I had a similar question and some research on it ended to Web API. Wanna share with SO.

In the MSDN site, http://msdn.microsoft.com/en-us/library/jj823172(v=vs.110).aspx

Found a video tutorial where they said that for machine cosumption like iPhone or web app clients of JSON or xml, web API is recommended option. Its around the last part of the video.

While for more complex machine to machine communication WCF is prefereable.

http://channel9.msdn.com/Series/Building-Web-Apps-with-ASP-NET-Jump-Start/Building-Web-Apps-with-ASPNET-Jump-Start-04-Building-a-Service-Layer-with-ASPNET-Web-API

Here is a screenshot from their presentation.

enter image description here

Upvotes: 2

OakNinja
OakNinja

Reputation: 2346

HttpHandlers should do it in any version .NET version after 2003. see this Microsoft article.

However, a more modern (and more intiutive) approach would be to use .NET MVC or more specifically .NET Web API.

Quote from Scott Gu's blog on his asp.net blog:

"Our new ASP.NET Web API support enables you to easily create powerful Web APIs that can be accessed from a broad range of clients (ranging from browsers using JavaScript, to native apps on any mobile/client platform). It provides the following support:"

And the official Microsoft .NET Web API page states:

ASP.NET Web API is a framework that makes it easy to build HTTP services that reach a broad range of clients, including browsers and mobile devices. ASP.NET Web API is an ideal platform for building RESTful applications on the .NET Framework.

Upvotes: 9

cmd.prompt
cmd.prompt

Reputation: 954

I think you are looking for a Generic Handler (.ashx)

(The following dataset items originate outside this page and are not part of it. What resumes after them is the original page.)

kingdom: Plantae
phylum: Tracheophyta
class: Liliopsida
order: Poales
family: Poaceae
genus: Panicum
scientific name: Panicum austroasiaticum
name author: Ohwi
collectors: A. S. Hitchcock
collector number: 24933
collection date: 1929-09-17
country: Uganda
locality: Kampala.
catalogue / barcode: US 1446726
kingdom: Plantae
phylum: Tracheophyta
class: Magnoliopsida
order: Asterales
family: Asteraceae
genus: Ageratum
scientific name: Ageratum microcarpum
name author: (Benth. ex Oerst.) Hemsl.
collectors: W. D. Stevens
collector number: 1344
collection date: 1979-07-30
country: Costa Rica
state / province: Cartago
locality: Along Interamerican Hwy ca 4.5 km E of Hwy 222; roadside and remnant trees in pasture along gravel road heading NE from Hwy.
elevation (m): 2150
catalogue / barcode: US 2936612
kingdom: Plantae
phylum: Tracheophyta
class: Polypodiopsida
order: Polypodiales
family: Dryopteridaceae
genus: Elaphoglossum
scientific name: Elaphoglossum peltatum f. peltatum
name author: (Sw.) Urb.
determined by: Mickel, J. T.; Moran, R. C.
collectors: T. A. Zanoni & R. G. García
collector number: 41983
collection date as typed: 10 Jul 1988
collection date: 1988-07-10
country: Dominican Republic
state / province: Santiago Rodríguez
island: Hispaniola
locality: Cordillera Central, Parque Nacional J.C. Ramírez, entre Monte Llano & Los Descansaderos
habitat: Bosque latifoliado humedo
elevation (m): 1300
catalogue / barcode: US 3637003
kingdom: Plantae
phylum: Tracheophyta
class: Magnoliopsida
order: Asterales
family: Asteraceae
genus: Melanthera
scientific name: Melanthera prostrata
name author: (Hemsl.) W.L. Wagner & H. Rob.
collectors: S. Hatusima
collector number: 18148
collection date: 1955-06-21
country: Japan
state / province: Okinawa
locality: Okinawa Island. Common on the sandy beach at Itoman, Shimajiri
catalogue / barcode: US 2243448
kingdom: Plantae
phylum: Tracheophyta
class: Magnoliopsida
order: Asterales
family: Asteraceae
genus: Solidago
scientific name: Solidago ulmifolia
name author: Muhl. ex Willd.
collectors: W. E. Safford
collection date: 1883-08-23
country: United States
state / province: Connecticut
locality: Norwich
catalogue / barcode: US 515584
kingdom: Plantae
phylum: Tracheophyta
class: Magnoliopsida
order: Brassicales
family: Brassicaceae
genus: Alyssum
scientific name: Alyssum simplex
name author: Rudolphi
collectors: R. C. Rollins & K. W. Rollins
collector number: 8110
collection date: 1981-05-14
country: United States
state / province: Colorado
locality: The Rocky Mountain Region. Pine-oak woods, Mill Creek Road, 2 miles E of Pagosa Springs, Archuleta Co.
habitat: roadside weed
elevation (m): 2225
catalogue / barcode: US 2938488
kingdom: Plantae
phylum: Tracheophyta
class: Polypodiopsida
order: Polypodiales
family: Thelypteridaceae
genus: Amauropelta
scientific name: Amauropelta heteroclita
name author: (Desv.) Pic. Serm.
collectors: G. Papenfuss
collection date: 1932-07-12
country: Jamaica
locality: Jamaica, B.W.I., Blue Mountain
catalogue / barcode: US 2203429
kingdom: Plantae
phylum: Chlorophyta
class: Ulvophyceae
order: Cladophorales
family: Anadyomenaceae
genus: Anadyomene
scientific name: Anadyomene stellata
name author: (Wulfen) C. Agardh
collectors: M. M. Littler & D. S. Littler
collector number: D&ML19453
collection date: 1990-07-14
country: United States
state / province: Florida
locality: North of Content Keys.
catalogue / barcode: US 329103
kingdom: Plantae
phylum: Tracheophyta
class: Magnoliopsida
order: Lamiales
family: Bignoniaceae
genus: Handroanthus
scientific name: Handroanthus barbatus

<%@ WebHandler Language="C#" Class="MyHandler" %>

using System;
using System.Web;

public class MyHandler : IHttpHandler 
{
    public void ProcessRequest (HttpContext ctx) 
    {
        var json = new JSONResonse()
        {
            Success = ctx.Request.QueryString["name"] != null,
            Name = ctx.Request.QueryString["name"]
        };

        ctx.Response.ContentType = "application/json";
        ctx.Response.Write(JsonConvert.SerialzeObject(json));
    }

    public bool IsReusable {
        get { return false; }
    }
}

Make requests to them the same as you would your pages. yoursite.com/my-handler.ashx?name=foo

Upvotes: 3

scartag
scartag

Reputation: 17680

I can't really say i can draw parallels between a Servlet and some type on asp.net, as webforms is quite different.

From your sample code i can recommend that you take a look at asp.net webapi as this will map quite well to what you are currently trying to do.